I contributed debug support to the Ionide (F#) test explorer for VS Code. Here’s the quirks I encountered.
Getting the right process ID to debug
First of all, debugging requires a process id to attach the debugger to.
I generally expect to get a process id when I spawn a process, in this case a Node ChildProcess.
However, invoking dotnet test
does not return the correct process id. Instead, the console command spawns a separate test host process and it’s
that process that we need to attach to.
Neither dotnet test nor the underlying vstest list options for debugging in their CLI documentation. Nor does the test host process id show in the console output.
However, if you set the environment variable VSTEST_HOST_DEBUG=1
, then vsTest will add the test host process id
to the console output
Debug Pause / Continuation Delay
The other key gotcha was debugger pausing.
Notice the console output above says “Please attach debugger to testhost process to continue”. Running with the debugger enabled causes the process to pause on entry. This avoids the process running ahead while the debugger is attached and potentially passing over the lines of interest to the user.
However, the process does not automatically continue once the debugger is attached. Continue has to be called explicitly.

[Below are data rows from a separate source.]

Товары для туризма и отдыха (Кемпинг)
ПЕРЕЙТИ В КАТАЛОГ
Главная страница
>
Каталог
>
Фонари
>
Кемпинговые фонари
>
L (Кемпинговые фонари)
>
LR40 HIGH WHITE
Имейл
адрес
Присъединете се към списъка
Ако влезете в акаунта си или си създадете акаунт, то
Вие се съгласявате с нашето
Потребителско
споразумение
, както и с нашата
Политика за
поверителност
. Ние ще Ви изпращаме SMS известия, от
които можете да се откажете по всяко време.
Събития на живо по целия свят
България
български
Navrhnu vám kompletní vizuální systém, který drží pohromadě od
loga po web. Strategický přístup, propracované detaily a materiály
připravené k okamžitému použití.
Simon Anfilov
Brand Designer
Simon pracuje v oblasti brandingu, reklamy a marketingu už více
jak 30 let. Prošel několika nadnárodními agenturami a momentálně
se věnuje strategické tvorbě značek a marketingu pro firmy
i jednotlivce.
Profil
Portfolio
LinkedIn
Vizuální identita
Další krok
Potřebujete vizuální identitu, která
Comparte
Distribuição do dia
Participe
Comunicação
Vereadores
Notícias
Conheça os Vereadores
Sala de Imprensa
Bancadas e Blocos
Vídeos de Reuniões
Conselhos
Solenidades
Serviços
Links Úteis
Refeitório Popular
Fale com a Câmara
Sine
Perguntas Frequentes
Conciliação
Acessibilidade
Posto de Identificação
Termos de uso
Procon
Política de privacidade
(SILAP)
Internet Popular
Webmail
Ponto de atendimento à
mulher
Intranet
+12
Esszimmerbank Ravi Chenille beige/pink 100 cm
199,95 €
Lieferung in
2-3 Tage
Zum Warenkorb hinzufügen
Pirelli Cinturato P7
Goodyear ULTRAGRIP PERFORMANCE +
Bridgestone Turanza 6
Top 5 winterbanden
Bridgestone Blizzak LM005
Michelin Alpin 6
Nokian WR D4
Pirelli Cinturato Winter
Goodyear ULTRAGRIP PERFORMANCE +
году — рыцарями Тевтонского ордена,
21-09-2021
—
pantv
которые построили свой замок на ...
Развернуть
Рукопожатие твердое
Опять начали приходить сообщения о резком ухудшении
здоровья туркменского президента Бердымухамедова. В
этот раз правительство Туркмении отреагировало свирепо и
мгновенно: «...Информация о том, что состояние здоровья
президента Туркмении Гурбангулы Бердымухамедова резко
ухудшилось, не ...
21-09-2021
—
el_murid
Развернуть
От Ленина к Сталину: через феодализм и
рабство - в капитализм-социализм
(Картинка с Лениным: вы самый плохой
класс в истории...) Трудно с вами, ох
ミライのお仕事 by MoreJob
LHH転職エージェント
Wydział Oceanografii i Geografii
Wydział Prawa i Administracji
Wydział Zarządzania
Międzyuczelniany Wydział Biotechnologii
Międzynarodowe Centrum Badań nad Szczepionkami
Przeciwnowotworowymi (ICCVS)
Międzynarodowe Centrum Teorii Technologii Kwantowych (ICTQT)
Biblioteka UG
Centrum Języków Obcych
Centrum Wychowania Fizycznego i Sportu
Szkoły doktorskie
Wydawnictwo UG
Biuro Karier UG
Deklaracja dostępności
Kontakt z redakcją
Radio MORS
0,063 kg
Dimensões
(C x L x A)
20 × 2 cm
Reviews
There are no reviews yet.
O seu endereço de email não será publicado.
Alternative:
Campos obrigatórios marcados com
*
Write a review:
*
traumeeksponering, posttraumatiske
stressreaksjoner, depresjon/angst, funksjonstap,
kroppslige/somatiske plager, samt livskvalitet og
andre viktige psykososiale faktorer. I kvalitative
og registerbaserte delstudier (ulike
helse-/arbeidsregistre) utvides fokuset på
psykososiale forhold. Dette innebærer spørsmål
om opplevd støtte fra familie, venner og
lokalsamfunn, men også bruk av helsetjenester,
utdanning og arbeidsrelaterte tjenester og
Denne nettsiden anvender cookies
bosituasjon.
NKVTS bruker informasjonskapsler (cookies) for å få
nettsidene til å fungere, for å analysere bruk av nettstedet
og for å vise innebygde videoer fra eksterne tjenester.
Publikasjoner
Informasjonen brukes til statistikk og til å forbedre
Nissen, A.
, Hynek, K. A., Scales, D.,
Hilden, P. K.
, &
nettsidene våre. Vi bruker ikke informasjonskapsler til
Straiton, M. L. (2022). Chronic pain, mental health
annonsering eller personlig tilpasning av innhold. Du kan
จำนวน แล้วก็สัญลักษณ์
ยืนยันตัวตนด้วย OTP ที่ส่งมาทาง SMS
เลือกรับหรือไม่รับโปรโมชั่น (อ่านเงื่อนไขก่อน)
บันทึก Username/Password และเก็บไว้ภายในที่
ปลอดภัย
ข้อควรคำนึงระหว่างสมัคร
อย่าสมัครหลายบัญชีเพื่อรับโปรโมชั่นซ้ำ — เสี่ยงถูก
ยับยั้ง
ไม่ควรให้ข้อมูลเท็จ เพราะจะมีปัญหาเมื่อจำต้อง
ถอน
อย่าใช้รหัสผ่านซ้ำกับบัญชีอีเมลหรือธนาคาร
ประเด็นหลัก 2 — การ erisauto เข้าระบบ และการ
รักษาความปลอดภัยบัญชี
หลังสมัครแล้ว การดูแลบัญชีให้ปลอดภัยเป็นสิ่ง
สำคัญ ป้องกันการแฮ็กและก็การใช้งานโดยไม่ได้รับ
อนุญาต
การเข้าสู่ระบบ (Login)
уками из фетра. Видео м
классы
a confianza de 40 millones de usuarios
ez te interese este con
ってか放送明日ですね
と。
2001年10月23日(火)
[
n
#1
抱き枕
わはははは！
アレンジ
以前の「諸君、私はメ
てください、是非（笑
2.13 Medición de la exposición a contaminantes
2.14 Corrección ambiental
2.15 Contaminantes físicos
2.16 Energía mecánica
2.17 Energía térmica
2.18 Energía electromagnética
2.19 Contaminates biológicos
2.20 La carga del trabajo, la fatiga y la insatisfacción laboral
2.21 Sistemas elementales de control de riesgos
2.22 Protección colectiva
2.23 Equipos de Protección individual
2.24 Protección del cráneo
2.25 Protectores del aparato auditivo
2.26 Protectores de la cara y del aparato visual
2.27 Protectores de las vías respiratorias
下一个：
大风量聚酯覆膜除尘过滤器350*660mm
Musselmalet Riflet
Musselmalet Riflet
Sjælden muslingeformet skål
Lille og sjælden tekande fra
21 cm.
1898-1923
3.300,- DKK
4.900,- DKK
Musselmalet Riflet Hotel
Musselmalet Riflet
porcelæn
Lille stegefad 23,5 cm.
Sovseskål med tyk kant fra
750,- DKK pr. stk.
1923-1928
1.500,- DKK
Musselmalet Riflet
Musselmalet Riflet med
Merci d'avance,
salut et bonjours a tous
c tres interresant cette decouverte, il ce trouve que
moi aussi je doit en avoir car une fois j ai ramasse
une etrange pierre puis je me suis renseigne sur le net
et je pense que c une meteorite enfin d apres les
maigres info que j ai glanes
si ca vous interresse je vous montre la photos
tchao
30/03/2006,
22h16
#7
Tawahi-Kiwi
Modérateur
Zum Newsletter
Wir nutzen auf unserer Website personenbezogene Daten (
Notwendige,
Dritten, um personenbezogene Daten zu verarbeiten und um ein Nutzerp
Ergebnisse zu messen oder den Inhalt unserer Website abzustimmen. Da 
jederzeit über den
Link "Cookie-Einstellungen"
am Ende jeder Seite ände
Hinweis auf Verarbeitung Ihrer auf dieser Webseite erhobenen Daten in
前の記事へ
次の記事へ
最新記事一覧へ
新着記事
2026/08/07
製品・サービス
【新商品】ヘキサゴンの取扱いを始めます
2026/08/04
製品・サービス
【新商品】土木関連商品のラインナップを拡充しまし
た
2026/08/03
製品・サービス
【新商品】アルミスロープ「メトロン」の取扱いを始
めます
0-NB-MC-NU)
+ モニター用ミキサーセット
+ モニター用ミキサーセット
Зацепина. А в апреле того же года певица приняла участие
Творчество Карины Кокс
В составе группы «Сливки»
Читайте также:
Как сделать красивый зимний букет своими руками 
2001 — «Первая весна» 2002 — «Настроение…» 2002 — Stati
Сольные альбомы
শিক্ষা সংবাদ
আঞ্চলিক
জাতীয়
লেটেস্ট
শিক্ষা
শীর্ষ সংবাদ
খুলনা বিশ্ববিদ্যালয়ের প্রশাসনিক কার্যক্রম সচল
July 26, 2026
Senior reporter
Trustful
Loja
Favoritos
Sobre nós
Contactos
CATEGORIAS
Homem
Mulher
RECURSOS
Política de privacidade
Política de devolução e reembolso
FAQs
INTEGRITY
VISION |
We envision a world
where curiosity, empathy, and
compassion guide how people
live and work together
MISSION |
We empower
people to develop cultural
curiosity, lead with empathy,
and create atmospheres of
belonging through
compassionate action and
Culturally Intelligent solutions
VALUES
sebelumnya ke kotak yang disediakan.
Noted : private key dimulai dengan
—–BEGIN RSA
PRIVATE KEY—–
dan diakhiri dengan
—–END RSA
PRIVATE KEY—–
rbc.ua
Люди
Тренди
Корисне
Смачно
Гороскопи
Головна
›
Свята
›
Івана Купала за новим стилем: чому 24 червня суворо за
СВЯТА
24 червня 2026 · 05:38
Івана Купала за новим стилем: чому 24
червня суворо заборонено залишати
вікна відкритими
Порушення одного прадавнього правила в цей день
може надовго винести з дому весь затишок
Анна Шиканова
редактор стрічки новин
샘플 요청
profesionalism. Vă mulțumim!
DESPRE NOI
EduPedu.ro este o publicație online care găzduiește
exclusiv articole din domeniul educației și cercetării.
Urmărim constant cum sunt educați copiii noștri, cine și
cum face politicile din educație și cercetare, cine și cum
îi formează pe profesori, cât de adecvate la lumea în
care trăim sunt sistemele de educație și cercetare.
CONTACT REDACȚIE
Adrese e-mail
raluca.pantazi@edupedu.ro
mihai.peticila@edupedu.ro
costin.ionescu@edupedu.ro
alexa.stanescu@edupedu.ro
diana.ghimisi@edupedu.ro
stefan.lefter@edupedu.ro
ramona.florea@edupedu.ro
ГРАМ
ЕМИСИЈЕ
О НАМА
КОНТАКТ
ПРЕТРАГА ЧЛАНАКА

To the user, this may look like the program never loaded. The program is stopped but no breakpoints are hit. It’s not intuitive that they have to click continue (the button you normally hit to go to the next breakpoint).
Ideally, we’d programmatically continue execution once we’ve attached the debugger. But, this is yet another gotcha. The debugger attaching can take a while, so the continue call must be delayed a second or two or it will be called before the debugger is ready and the user will still be left with the confusing paused-on-entry state.